US names Bissau military bosses as drug kingpins


The United States named two of Guinea-Bissau’s top military officers as international drug kingpins, underscoring fears the West African state is being destabilised by the narcotics trade.

Air Force chief of staff Ibraima Papa Camara and former Navy chief of staff Jose Americo Bubo Na Tchuto are the first Bissau officials overtly accused by Washington as involved in the drug trade. The influential Na Tchuto appears to have been central to the ousting of military leadership by an army faction last week.
“The action underscores the harmful role that narcotics-related corruption plays in West Africa, especially in Guinea-Bissau,” Adam Szubin, head of the Treasury Department’s Office of Foreign Assets Control, said in a statement yesterday.

US citizens will be banned from financial or commercial transactions with the two, who will see any .S assets frozen. Szubin said the action “impedes their ability to profit from the narcotics trade and engage in destabilizing activities”.

The Treasury Department said both Na Tchuto and Camara are involved in drug trafficking and are linked to an aircraft suspected of flying a multi-hundred kilogram shipment of cocaine from Venezuela to Guinea-Bissau in July 2008.

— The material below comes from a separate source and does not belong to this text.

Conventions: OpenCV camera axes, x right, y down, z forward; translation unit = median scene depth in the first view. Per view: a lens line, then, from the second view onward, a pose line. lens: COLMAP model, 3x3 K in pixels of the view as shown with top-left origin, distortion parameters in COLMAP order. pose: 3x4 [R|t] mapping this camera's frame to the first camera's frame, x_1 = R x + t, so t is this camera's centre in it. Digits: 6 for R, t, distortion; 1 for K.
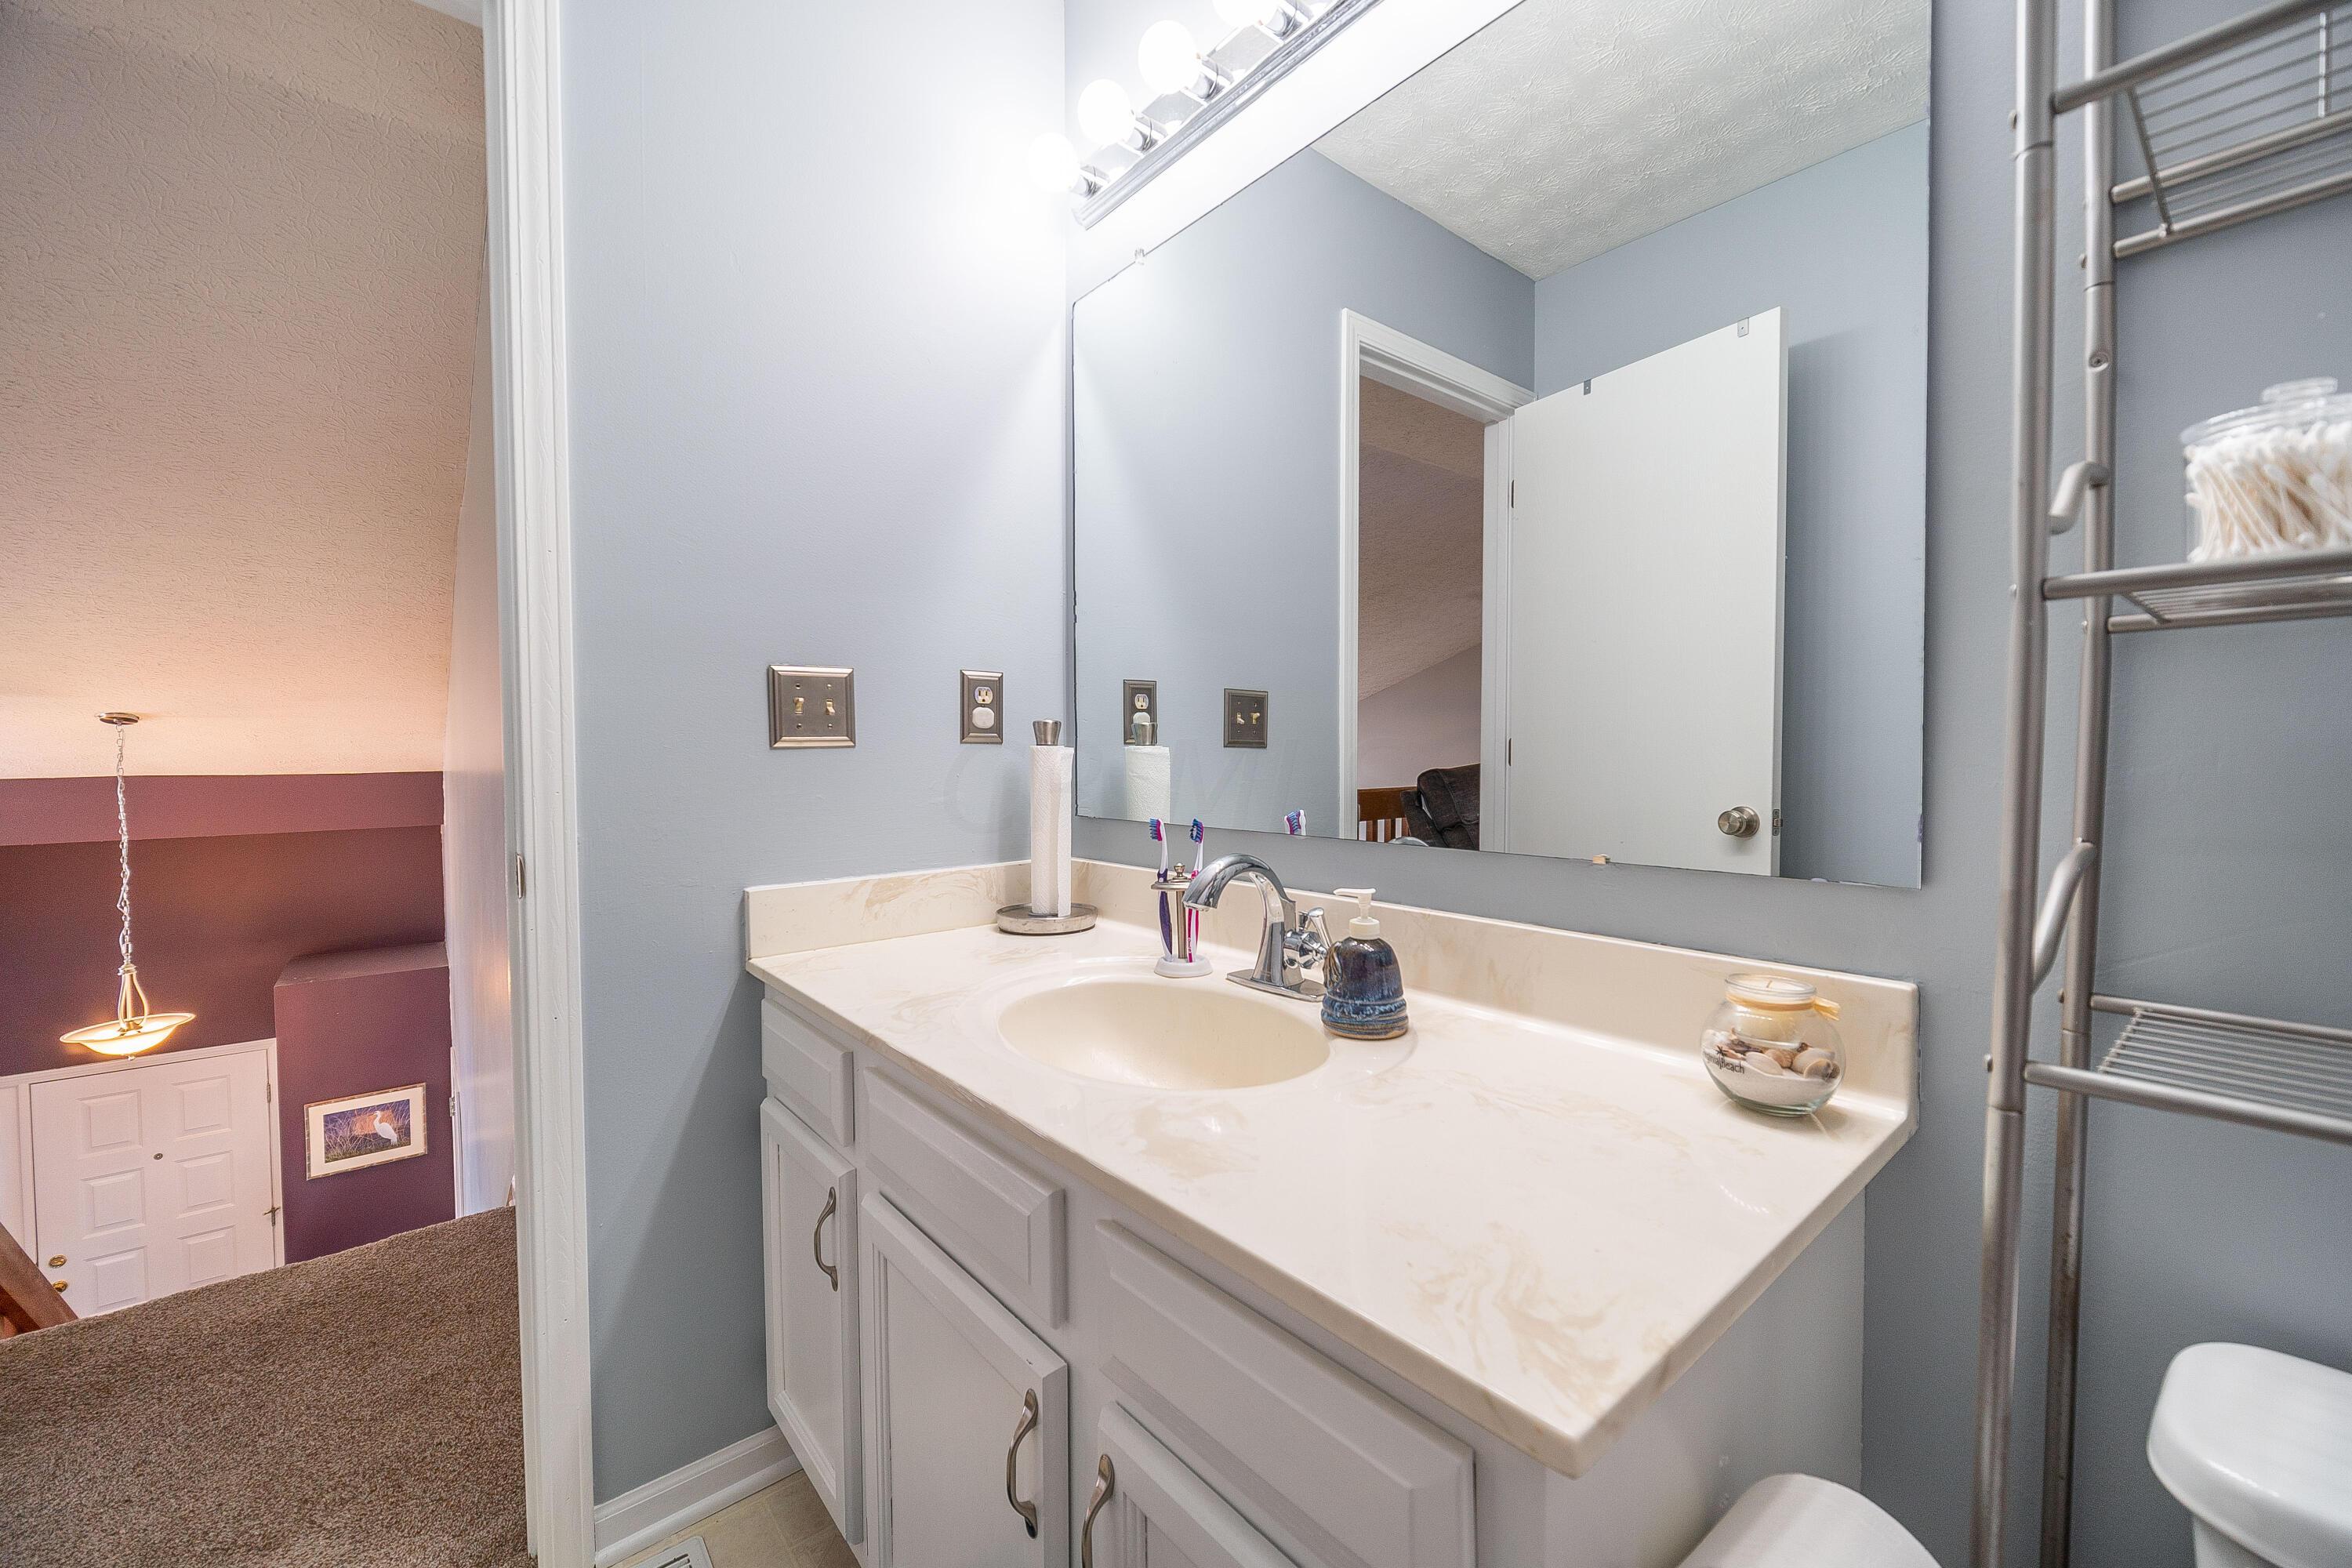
lens RADIAL K [[945.8, 0, 1176.0], [0, 945.8, 784.0], [0, 0, 1]] dist [0.000115, 0.000025]
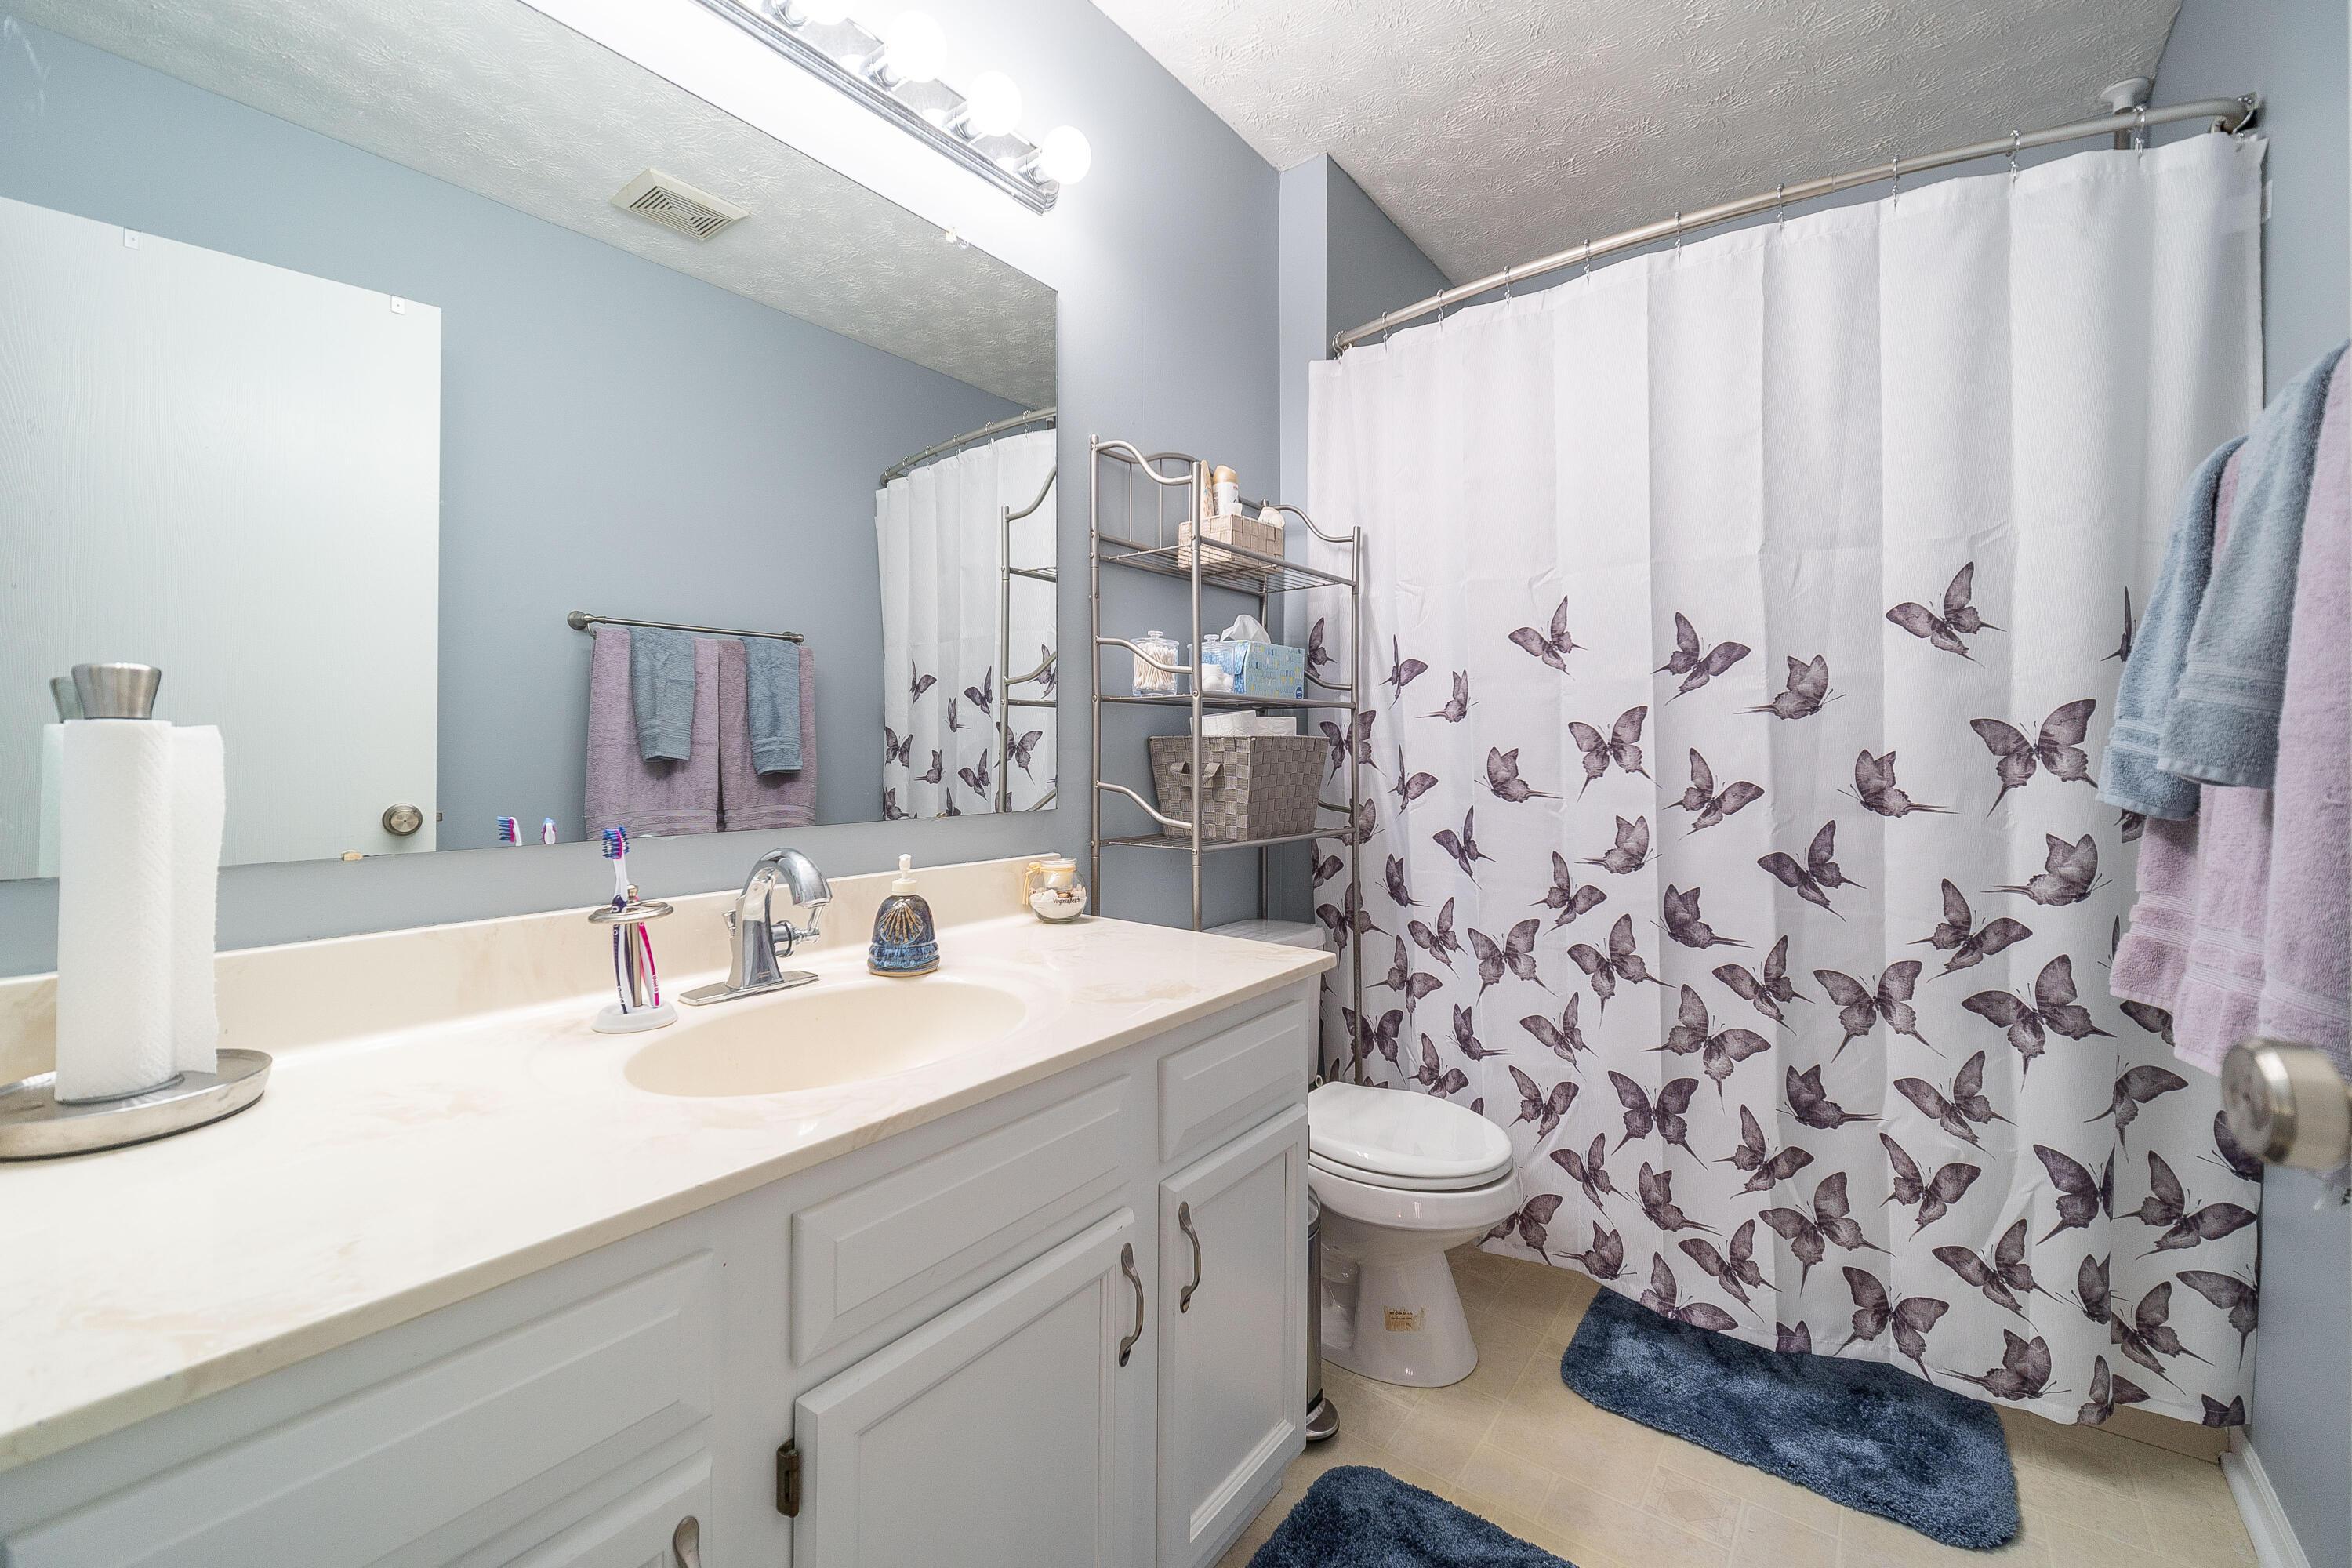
lens RADIAL K [[983.6, 0, 1232.8], [0, 983.6, 774.4], [0, 0, 1]] dist [0.001371, -0.000855]
pose [[-0.268886, -0.019693, 0.962971, -0.842710], [0.023594, 0.999356, 0.027025, -0.014379], [-0.962883, 0.029987, -0.268248, 0.687248]]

There was no immediate reaction from authorities in Bissau.

Guinea-Bissau has faced years of instability since independence from Portugal in 1974. A jagged shoreline and high level corruption in Guinea-Bissau have helped Latin American cocaine smugglers ship cocaine through the nation into Europe.

Officials say that the drugs trade, worth hundreds of millions of dollars in one of Africa’s poorest nations, has exacerbated existing political fault lines, and intensified the military’s readiness to intervene in politics.

Last year, the nation’s president and former armed forces chief were killed in twin assassinations.

During the latest round of in-fighting last week, soldiers briefly held Prime Minister Carlos Gomes Junior and ousted armed forces Chief of Staff Admiral Jose Zamora Induta.

That incident was preceded by the re-emergence of Na Tchuto, an ally of new armed forces Chief General Antonio Injai, from refuge in a UN building.

Na Tchuto was accused of plotting a 2008 coup and was due to be handed over to Gomes’ government for trial.

The US Treasury Department said Na Tchuto “was complicit in the activities surrounding the illegal detention” of Gomes.

Donors had hoped that successful elections last year would pave the way for a fresh start but analysts say key reforms of the all-powerful army have blocked meaningful change.